Change "catalogue" to "catalog" in the data, starting with its first line and going on through the line with "Tile 2 of 4". Give back only those lines, otherwise unchanged.

::::

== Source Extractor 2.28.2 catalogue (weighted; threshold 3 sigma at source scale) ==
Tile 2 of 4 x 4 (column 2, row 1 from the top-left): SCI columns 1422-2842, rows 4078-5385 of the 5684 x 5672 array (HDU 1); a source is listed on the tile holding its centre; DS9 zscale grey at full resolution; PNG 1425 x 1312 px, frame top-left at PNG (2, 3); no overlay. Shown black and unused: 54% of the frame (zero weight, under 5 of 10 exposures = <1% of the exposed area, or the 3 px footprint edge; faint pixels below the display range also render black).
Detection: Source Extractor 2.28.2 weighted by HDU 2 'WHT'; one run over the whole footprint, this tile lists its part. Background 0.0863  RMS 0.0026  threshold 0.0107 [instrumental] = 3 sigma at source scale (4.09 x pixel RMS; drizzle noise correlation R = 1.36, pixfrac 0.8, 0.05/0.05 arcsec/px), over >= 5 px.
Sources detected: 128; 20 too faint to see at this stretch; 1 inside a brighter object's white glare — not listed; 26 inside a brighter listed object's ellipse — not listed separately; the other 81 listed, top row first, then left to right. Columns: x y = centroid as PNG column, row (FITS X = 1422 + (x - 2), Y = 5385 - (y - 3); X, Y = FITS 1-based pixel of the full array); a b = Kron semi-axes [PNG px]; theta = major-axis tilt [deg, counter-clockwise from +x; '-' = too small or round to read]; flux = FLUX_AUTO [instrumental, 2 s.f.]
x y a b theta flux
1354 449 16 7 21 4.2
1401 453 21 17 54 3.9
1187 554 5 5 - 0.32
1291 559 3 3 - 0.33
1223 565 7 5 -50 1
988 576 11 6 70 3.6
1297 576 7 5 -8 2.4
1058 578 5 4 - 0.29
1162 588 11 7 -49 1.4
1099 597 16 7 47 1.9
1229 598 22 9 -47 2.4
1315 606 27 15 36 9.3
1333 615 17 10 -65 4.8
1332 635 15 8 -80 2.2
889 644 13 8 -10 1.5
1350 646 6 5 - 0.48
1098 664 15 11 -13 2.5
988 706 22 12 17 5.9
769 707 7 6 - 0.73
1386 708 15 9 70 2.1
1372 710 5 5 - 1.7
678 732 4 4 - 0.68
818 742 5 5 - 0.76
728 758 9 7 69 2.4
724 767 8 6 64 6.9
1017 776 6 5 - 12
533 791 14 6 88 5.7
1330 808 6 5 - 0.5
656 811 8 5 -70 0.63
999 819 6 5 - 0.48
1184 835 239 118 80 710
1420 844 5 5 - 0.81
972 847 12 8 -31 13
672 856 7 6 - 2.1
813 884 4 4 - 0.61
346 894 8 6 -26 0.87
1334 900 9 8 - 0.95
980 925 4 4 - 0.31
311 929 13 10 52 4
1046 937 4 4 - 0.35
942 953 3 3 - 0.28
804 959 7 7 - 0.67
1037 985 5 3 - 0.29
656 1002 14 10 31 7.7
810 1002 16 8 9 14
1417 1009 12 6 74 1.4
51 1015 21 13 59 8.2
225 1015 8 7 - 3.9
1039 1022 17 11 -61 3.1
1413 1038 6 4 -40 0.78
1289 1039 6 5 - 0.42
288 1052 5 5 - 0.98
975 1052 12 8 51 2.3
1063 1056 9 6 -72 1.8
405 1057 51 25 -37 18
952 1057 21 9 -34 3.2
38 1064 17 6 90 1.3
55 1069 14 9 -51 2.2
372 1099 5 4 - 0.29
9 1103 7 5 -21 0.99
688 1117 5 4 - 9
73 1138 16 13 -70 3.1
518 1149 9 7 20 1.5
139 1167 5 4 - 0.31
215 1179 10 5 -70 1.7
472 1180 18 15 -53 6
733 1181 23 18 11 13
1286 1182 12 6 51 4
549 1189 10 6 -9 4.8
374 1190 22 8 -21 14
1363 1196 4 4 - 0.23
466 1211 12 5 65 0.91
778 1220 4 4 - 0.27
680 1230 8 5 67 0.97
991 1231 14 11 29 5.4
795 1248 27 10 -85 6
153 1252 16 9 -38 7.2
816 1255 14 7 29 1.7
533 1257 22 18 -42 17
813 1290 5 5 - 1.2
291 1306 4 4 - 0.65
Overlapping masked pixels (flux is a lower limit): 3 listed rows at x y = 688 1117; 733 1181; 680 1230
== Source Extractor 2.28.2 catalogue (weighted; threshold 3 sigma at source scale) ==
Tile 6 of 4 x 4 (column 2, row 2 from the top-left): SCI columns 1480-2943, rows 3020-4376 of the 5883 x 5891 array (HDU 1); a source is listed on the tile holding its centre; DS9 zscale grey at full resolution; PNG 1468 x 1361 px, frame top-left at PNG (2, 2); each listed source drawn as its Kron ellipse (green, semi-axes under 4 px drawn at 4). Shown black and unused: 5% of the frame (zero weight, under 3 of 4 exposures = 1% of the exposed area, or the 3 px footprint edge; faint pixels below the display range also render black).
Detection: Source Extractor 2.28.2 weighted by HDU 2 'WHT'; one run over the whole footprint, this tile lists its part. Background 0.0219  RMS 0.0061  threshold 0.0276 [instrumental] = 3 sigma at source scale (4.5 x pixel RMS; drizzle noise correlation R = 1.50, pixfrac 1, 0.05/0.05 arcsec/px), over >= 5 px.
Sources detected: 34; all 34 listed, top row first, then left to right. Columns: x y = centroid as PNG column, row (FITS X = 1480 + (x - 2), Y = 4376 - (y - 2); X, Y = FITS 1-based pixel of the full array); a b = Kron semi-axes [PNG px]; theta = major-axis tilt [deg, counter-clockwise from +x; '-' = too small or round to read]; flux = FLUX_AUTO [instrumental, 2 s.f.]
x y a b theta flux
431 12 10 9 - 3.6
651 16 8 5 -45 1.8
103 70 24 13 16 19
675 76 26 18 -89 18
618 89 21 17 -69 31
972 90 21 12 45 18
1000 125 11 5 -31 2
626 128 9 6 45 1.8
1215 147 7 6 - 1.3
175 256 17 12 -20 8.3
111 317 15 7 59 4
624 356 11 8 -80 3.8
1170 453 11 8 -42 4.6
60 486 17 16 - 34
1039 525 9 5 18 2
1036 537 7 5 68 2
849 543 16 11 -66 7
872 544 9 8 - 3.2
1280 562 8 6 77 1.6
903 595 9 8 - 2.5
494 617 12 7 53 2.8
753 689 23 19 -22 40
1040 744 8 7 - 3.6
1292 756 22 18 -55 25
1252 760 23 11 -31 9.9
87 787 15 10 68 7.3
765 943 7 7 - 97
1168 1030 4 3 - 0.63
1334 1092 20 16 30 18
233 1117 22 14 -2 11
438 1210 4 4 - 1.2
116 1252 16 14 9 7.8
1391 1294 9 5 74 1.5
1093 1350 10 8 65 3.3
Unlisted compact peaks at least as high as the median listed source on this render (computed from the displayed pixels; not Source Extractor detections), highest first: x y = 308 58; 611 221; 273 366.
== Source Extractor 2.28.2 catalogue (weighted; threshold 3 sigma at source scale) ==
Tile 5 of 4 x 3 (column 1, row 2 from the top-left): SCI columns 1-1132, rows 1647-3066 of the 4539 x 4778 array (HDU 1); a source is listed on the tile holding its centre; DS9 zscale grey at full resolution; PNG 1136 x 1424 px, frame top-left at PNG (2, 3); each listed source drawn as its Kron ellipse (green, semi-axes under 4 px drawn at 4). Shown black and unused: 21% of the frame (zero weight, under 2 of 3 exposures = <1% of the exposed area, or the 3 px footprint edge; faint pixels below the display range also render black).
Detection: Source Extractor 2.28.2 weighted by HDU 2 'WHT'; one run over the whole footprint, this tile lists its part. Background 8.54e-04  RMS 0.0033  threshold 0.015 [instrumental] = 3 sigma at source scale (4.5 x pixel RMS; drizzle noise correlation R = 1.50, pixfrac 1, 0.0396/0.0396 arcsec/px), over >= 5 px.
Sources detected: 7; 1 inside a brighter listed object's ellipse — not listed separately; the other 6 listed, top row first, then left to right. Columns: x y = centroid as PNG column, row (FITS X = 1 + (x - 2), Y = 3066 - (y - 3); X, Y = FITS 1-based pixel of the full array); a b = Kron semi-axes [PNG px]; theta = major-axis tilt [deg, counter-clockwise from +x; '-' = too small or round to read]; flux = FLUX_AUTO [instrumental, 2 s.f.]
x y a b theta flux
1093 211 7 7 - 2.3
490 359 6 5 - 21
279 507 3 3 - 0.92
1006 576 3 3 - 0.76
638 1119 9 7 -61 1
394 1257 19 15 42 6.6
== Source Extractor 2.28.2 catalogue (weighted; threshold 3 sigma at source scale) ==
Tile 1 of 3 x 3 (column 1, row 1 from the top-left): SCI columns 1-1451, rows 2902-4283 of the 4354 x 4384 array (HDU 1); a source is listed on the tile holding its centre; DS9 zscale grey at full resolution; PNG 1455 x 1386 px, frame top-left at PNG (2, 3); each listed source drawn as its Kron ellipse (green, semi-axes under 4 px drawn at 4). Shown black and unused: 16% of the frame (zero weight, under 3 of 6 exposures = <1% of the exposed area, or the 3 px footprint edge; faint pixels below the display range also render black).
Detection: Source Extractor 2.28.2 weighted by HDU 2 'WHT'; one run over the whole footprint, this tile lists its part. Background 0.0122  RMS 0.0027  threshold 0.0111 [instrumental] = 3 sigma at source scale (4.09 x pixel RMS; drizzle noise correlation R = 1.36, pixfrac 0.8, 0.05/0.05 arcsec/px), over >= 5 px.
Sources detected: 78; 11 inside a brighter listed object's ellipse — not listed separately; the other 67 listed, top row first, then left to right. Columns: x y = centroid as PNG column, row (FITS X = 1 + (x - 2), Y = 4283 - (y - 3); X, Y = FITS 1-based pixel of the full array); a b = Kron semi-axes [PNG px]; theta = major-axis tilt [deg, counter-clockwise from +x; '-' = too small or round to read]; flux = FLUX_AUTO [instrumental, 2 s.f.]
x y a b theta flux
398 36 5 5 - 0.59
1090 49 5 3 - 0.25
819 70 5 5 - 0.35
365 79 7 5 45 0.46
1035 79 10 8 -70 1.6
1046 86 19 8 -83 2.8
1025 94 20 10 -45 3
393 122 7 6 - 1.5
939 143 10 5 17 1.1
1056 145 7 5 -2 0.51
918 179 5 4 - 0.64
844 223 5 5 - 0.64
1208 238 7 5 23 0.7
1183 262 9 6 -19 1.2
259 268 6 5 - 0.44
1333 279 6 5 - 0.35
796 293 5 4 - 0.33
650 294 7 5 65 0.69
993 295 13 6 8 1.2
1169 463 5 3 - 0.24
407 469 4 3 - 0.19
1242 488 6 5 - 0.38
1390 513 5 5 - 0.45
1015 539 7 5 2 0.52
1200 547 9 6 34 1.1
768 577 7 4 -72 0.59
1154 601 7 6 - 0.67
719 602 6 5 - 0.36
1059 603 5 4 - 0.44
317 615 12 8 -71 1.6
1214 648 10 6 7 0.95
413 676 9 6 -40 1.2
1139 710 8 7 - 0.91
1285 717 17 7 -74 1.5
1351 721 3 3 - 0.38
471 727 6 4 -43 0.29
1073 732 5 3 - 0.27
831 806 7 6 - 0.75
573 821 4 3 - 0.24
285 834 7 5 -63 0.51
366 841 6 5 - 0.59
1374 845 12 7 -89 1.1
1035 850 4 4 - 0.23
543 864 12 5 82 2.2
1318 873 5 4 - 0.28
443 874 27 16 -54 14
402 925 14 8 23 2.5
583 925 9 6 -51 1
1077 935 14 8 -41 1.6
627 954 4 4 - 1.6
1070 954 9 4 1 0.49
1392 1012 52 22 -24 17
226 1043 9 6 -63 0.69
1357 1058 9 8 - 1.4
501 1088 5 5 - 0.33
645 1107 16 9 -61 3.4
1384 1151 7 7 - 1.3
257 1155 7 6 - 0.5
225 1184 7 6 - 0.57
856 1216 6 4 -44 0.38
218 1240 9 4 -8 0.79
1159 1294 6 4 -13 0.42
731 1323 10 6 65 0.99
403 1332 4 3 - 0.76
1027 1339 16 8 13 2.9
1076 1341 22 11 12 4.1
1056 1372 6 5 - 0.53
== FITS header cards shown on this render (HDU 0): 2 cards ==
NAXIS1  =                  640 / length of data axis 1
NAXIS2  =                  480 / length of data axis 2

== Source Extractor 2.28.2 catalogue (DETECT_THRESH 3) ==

::::

Written answer:
== Source Extractor 2.28.2 catalog (weighted; threshold 3 sigma at source scale) ==
Tile 2 of 4 x 4 (column 2, row 1 from the top-left): SCI columns 1422-2842, rows 4078-5385 of the 5684 x 5672 array (HDU 1); a source is listed on the tile holding its centre; DS9 zscale grey at full resolution; PNG 1425 x 1312 px, frame top-left at PNG (2, 3); no overlay. Shown black and unused: 54% of the frame (zero weight, under 5 of 10 exposures = <1% of the exposed area, or the 3 px footprint edge; faint pixels below the display range also render black).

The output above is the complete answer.